WORK ORDER: Copy out every record precisely.

══ PROVIDED INFORMATION ══

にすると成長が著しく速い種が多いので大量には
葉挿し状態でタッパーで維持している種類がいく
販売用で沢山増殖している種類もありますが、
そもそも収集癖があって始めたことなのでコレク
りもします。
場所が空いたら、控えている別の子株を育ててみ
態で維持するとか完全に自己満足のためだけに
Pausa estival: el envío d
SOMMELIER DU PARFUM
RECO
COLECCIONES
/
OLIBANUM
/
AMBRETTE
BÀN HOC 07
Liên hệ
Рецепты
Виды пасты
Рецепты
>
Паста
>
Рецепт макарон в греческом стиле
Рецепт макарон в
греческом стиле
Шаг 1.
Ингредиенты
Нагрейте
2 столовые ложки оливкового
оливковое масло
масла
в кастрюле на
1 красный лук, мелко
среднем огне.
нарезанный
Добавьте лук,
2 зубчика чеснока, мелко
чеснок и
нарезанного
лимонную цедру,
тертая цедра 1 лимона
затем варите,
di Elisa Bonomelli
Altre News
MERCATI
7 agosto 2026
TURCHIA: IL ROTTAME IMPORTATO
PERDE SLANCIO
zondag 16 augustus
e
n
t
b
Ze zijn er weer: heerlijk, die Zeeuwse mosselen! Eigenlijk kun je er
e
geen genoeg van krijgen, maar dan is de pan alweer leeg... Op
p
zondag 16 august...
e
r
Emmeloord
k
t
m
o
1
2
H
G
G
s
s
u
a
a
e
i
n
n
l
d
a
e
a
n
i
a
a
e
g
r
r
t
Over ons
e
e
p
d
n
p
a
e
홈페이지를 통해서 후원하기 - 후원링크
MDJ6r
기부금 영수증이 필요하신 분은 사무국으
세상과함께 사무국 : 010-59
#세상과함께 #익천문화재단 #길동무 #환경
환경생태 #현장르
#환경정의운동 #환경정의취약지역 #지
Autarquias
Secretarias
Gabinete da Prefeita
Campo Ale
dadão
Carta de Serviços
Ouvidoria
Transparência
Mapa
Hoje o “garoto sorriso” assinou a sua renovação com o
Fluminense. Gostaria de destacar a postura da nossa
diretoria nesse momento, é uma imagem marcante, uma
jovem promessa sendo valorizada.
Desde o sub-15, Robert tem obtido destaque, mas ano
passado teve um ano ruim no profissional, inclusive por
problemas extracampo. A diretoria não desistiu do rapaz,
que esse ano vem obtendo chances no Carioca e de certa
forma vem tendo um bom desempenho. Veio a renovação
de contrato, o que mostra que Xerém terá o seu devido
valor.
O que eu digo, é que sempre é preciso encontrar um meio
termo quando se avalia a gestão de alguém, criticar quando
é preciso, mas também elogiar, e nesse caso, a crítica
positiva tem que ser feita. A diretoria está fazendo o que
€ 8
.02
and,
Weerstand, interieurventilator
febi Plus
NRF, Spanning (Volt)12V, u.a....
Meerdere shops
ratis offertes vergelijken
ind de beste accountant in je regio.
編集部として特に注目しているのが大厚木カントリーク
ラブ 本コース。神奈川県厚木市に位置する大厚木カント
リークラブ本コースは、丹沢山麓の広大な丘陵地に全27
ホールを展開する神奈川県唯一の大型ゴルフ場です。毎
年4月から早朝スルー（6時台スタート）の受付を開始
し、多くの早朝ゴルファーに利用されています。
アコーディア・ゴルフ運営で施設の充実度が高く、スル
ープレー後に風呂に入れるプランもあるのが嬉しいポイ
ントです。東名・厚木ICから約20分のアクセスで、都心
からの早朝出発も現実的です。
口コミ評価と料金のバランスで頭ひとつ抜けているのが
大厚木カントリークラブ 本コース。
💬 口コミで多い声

═══

ANSWER TO THIS PROBLEM:
にすると成長が著しく速い種が多いので大量には
葉挿し状態でタッパーで維持している種類がいく
販売用で沢山増殖している種類もありますが、
そもそも収集癖があって始めたことなのでコレク
りもします。
場所が空いたら、控えている別の子株を育ててみ
態で維持するとか完全に自己満足のためだけに
Pausa estival: el envío d
SOMMELIER DU PARFUM
RECO
COLECCIONES
/
OLIBANUM
/
AMBRETTE
BÀN HOC 07
Liên hệ
Рецепты
Виды пасты
Рецепты
>
Паста
>
Рецепт макарон в греческом стиле
Рецепт макарон в
греческом стиле
Шаг 1.
Ингредиенты
Нагрейте
2 столовые ложки оливкового
оливковое масло
масла
в кастрюле на
1 красный лук, мелко
среднем огне.
нарезанный
Добавьте лук,
2 зубчика чеснока, мелко
чеснок и
нарезанного
лимонную цедру,
тертая цедра 1 лимона
затем варите,
di Elisa Bonomelli
Altre News
MERCATI
7 agosto 2026
TURCHIA: IL ROTTAME IMPORTATO
PERDE SLANCIO
zondag 16 augustus
e
n
t
b
Ze zijn er weer: heerlijk, die Zeeuwse mosselen! Eigenlijk kun je er
e
geen genoeg van krijgen, maar dan is de pan alweer leeg... Op
p
zondag 16 august...
e
r
Emmeloord
k
t
m
o
1
2
H
G
G
s
s
u
a
a
e
i
n
n
l
d
a
e
a
n
i
a
a
e
g
r
r
t
Over ons
e
e
p
d
n
p
a
e
홈페이지를 통해서 후원하기 - 후원링크
MDJ6r
기부금 영수증이 필요하신 분은 사무국으
세상과함께 사무국 : 010-59
#세상과함께 #익천문화재단 #길동무 #환경
환경생태 #현장르
#환경정의운동 #환경정의취약지역 #지
Autarquias
Secretarias
Gabinete da Prefeita
Campo Ale
dadão
Carta de Serviços
Ouvidoria
Transparência
Mapa
Hoje o “garoto sorriso” assinou a sua renovação com o
Fluminense. Gostaria de destacar a postura da nossa
diretoria nesse momento, é uma imagem marcante, uma
jovem promessa sendo valorizada.
Desde o sub-15, Robert tem obtido destaque, mas ano
passado teve um ano ruim no profissional, inclusive por
problemas extracampo. A diretoria não desistiu do rapaz,
que esse ano vem obtendo chances no Carioca e de certa
forma vem tendo um bom desempenho. Veio a renovação
de contrato, o que mostra que Xerém terá o seu devido
valor.
O que eu digo, é que sempre é preciso encontrar um meio
termo quando se avalia a gestão de alguém, criticar quando
é preciso, mas também elogiar, e nesse caso, a crítica
positiva tem que ser feita. A diretoria está fazendo o que
€ 8
.02
and,
Weerstand, interieurventilator
febi Plus
NRF, Spanning (Volt)12V, u.a....
Meerdere shops
ratis offertes vergelijken
ind de beste accountant in je regio.
編集部として特に注目しているのが大厚木カントリーク
ラブ 本コース。神奈川県厚木市に位置する大厚木カント
リークラブ本コースは、丹沢山麓の広大な丘陵地に全27
ホールを展開する神奈川県唯一の大型ゴルフ場です。毎
年4月から早朝スルー（6時台スタート）の受付を開始
し、多くの早朝ゴルファーに利用されています。
アコーディア・ゴルフ運営で施設の充実度が高く、スル
ープレー後に風呂に入れるプランもあるのが嬉しいポイ
ントです。東名・厚木ICから約20分のアクセスで、都心
からの早朝出発も現実的です。
口コミ評価と料金のバランスで頭ひとつ抜けているのが
大厚木カントリークラブ 本コース。
💬 口コミで多い声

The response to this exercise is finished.